> THE PROBLEM
Can you reproduce every item below word for word, with the pictures left out?

> THE INPUT
========

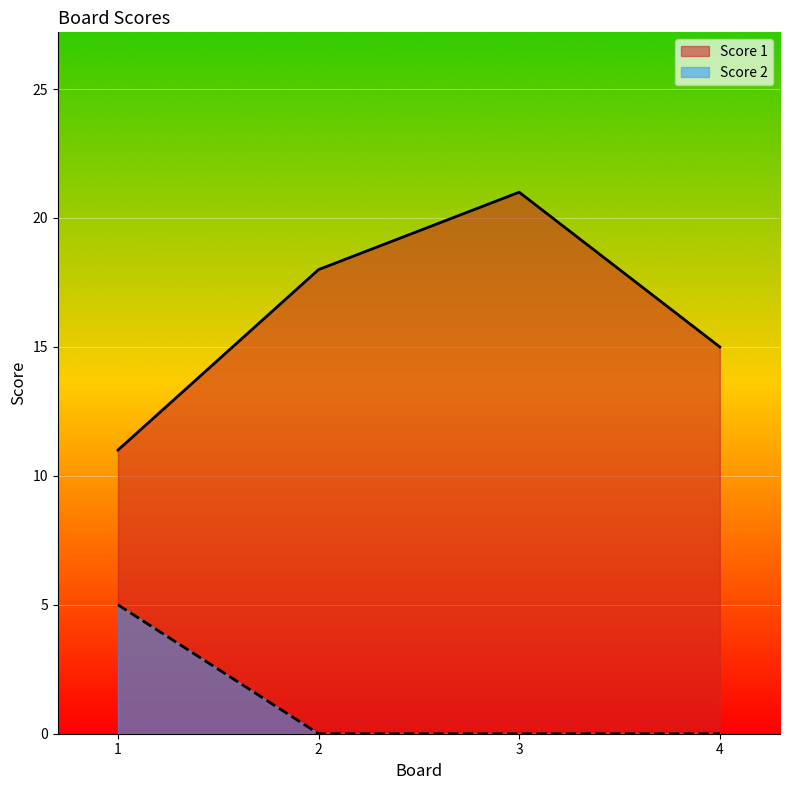

At which label is Score 1 closest to 16?

4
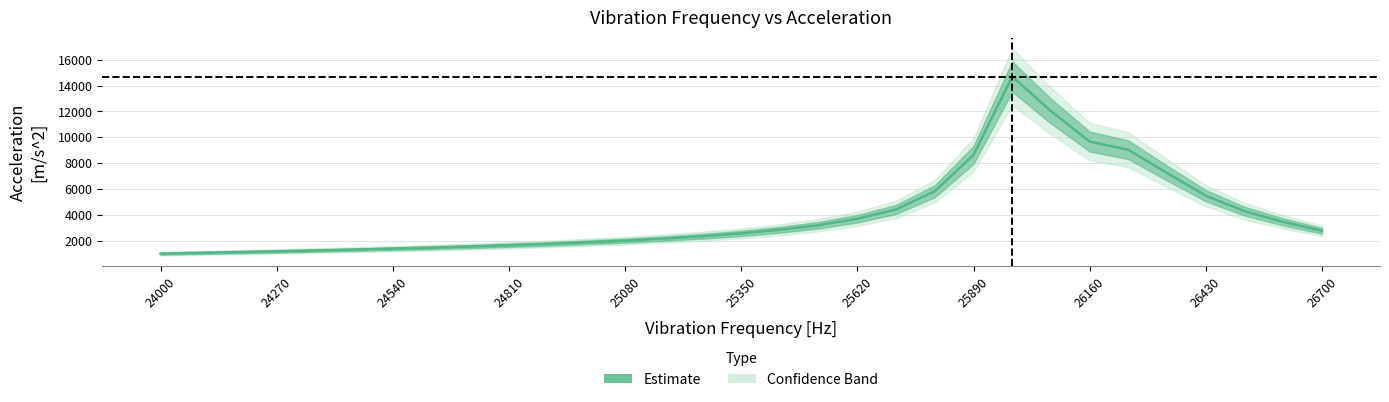

How many interior local peaks (higher than both neighbors) does the data have?

1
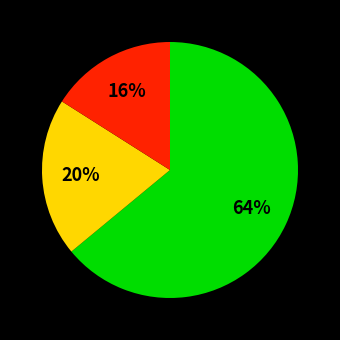

Does any single category account for the majority?

Yes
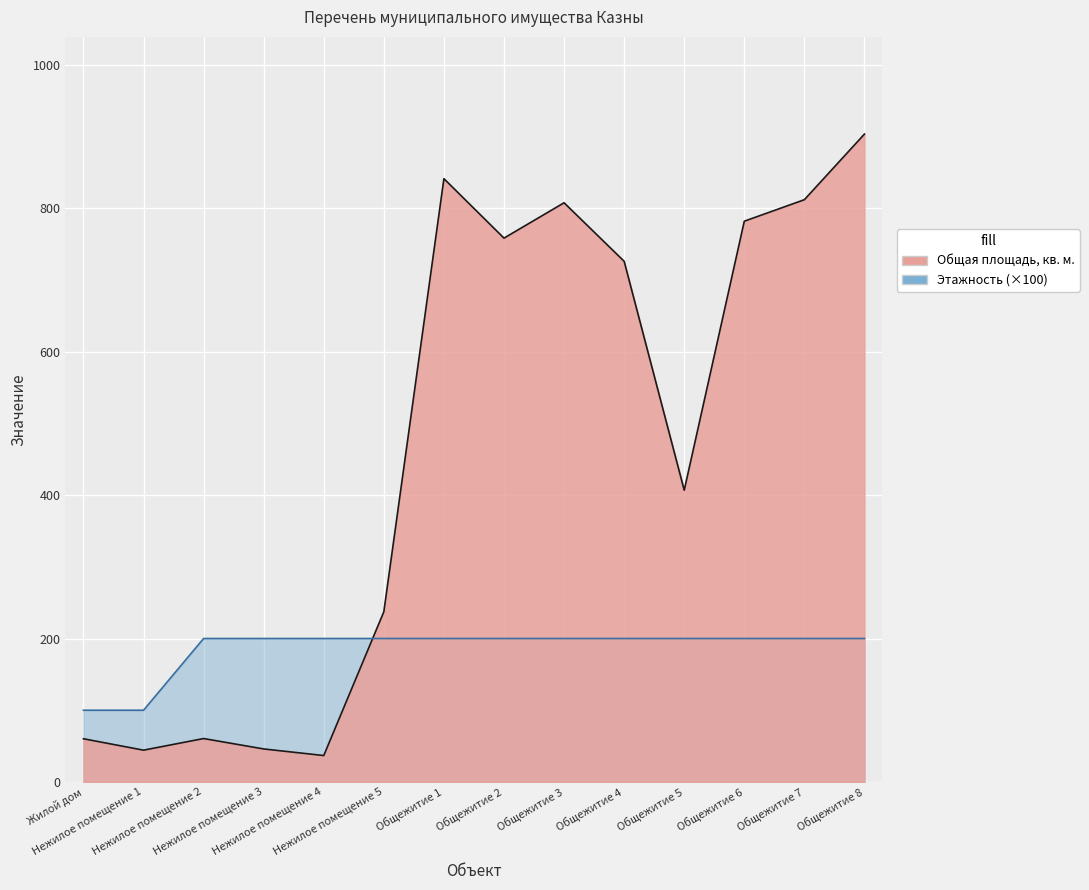

What is the label of the 2nd point from the left?

Нежилое помещение 1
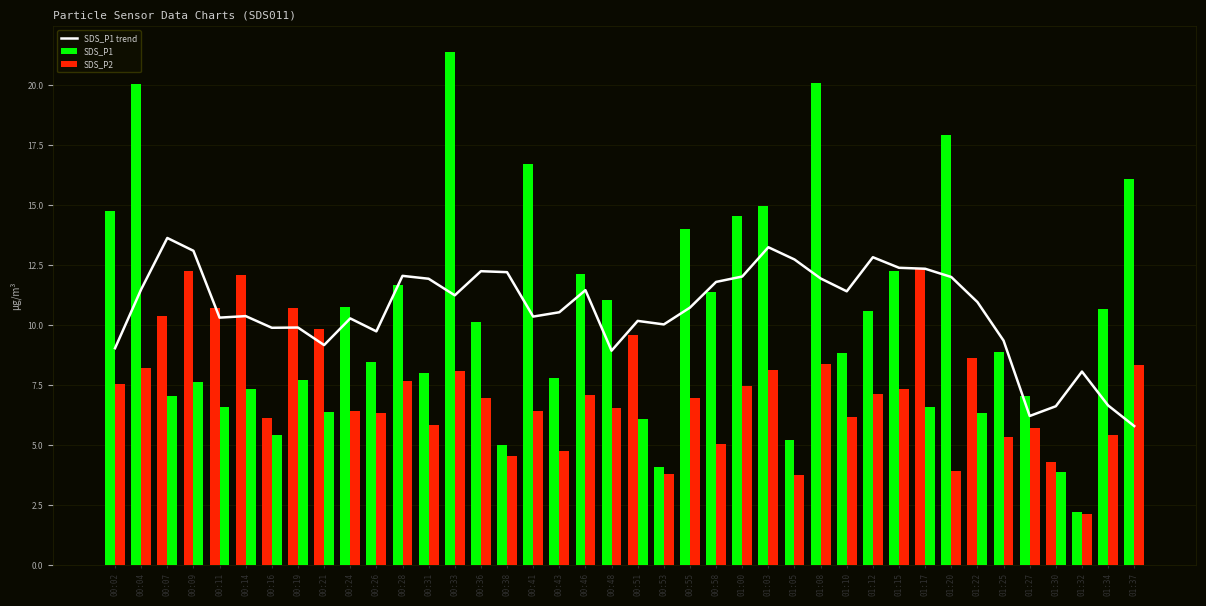

Rank the categories by SDS_P2 value from lowest to highest.

01:32, 01:05, 00:53, 01:30, 01:20, 00:38, 00:43, 00:58, 01:25, 00:16, 01:34, 01:27, 00:31, 00:51, 01:10, 01:22, 00:26, 00:21, 00:24, 00:41, 00:48, 00:11, 01:17, 00:55, 00:36, 00:07, 00:46, 01:12, 00:14, 01:15, 01:00, 00:02, 00:09, 00:28, 00:19, 00:33, 01:03, 00:04, 01:37, 01:08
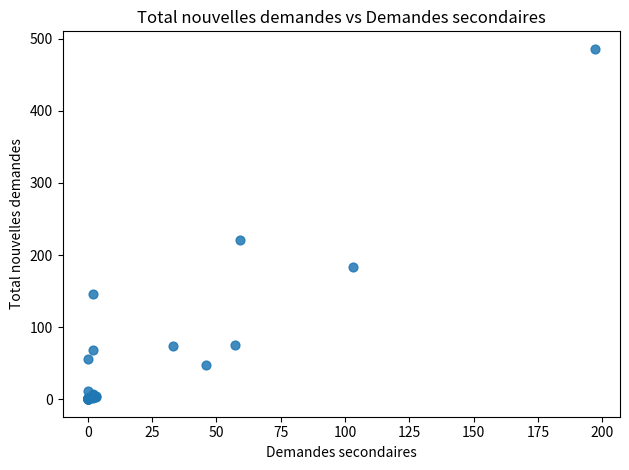

What Y value in the scatter plot is closest to 243?

221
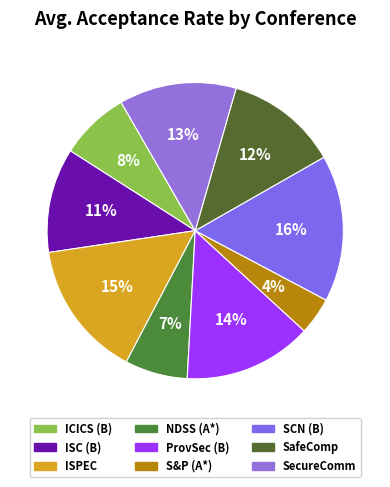

Is there any slice that represents more than half of the pie?

No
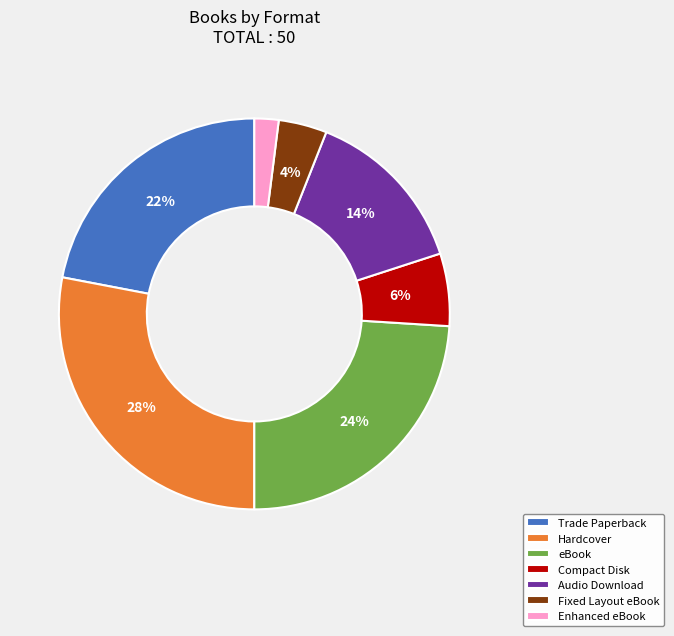

To the nearest percent, what portion does Fixed Layout eBook represent?

4%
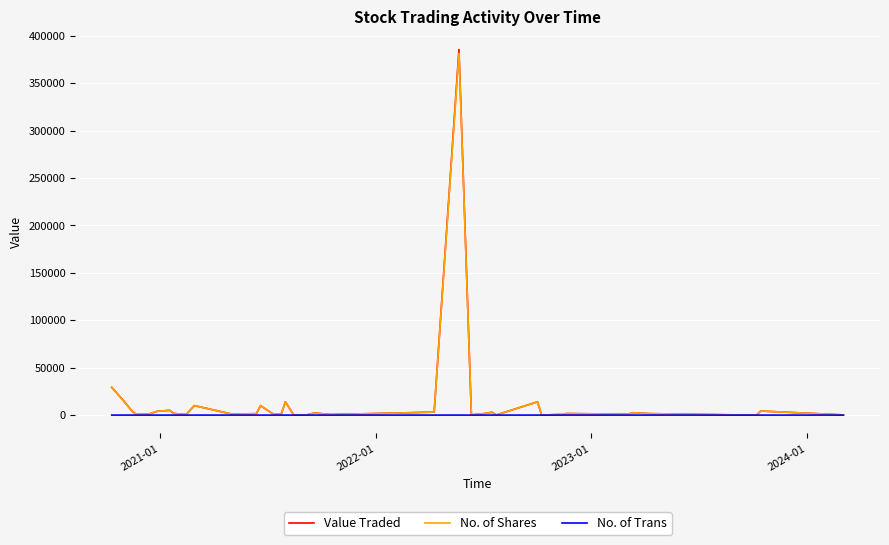

Does the chart display data point markers on the line(s)?

No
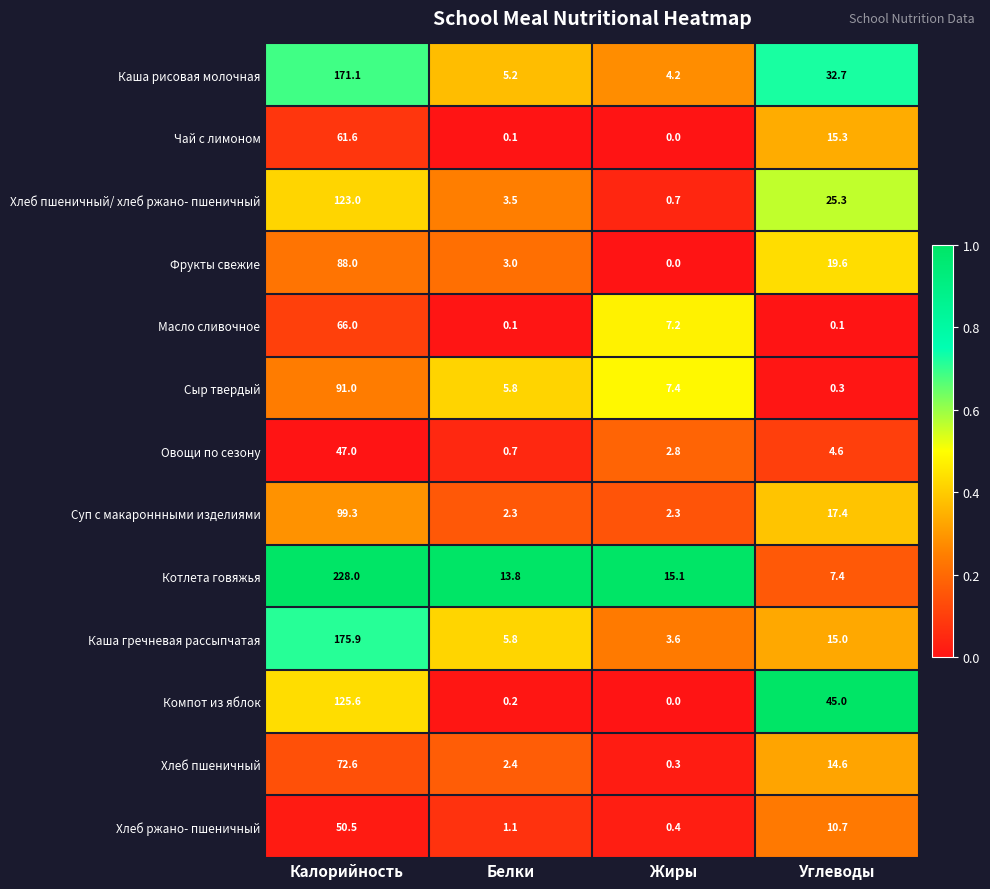

What is the total value across all series at Калорийность?

1399.6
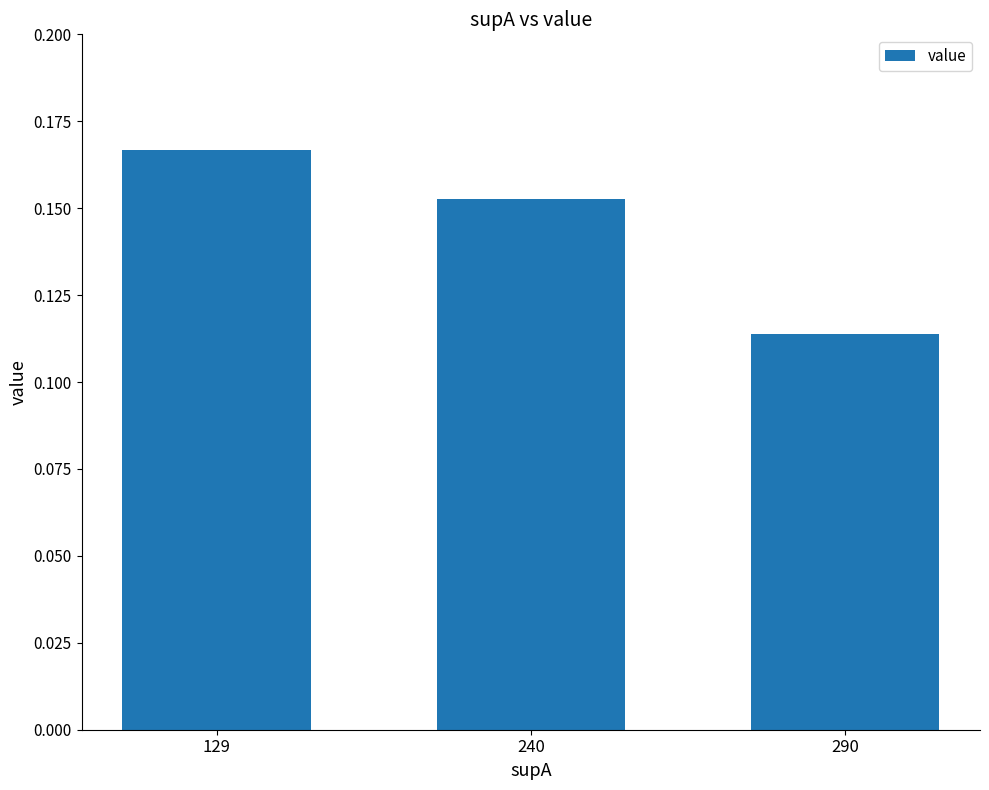

Count the values in the range 0 to 1.

3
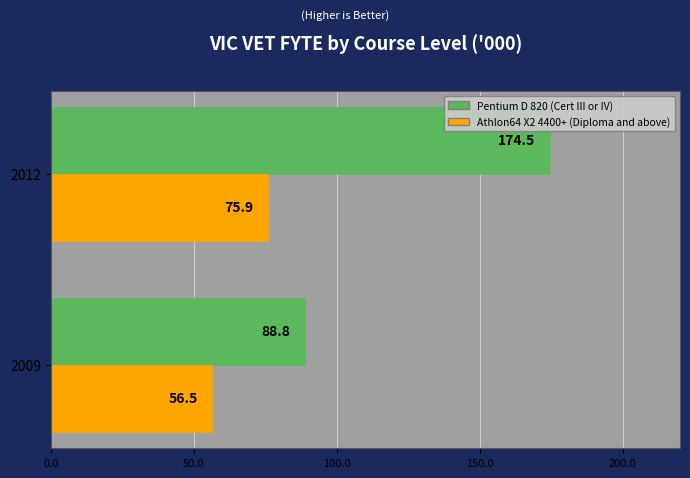

Which series has the largest total across all categories?

Pentium D 820 (Cert III or IV)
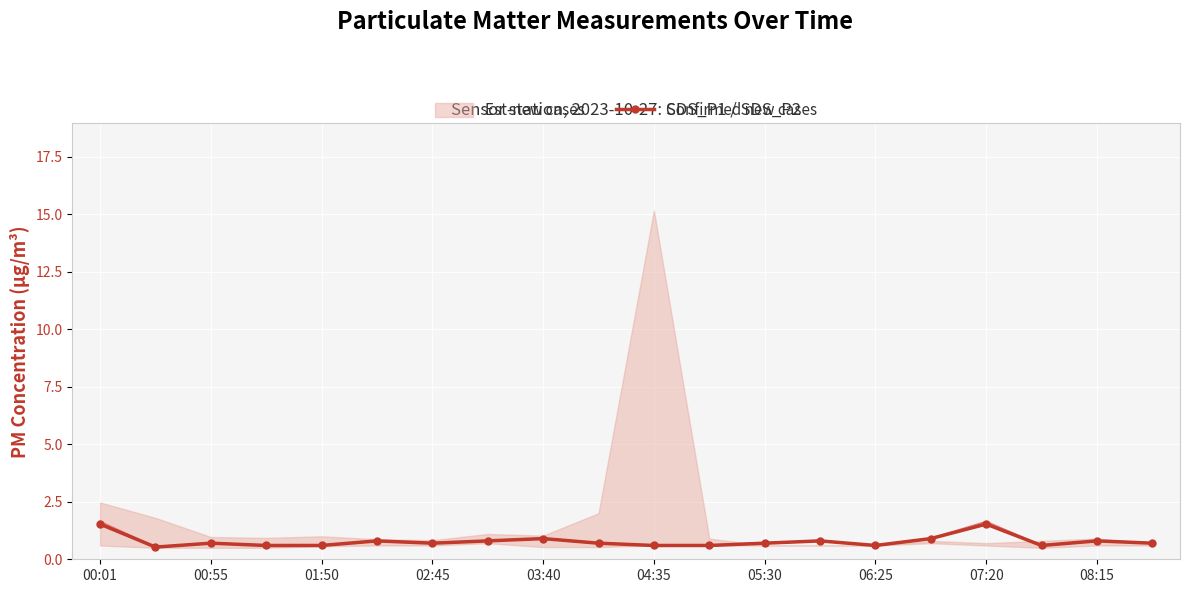

At which category is the sum across all series the highest?

00:01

========

> TASK RESPONSE
At which label is Score 1 closest to 16?

4

How many interior local peaks (higher than both neighbors) does the data have?

1

Does any single category account for the majority?

Yes

What is the label of the 2nd point from the left?

Нежилое помещение 1

Rank the categories by SDS_P2 value from lowest to highest.

01:32, 01:05, 00:53, 01:30, 01:20, 00:38, 00:43, 00:58, 01:25, 00:16, 01:34, 01:27, 00:31, 00:51, 01:10, 01:22, 00:26, 00:21, 00:24, 00:41, 00:48, 00:11, 01:17, 00:55, 00:36, 00:07, 00:46, 01:12, 00:14, 01:15, 01:00, 00:02, 00:09, 00:28, 00:19, 00:33, 01:03, 00:04, 01:37, 01:08

What Y value in the scatter plot is closest to 243?

221

Is there any slice that represents more than half of the pie?

No

To the nearest percent, what portion does Fixed Layout eBook represent?

4%

Does the chart display data point markers on the line(s)?

No

What is the total value across all series at Калорийность?

1399.6

Count the values in the range 0 to 1.

3

Which series has the largest total across all categories?

Pentium D 820 (Cert III or IV)

At which category is the sum across all series the highest?

00:01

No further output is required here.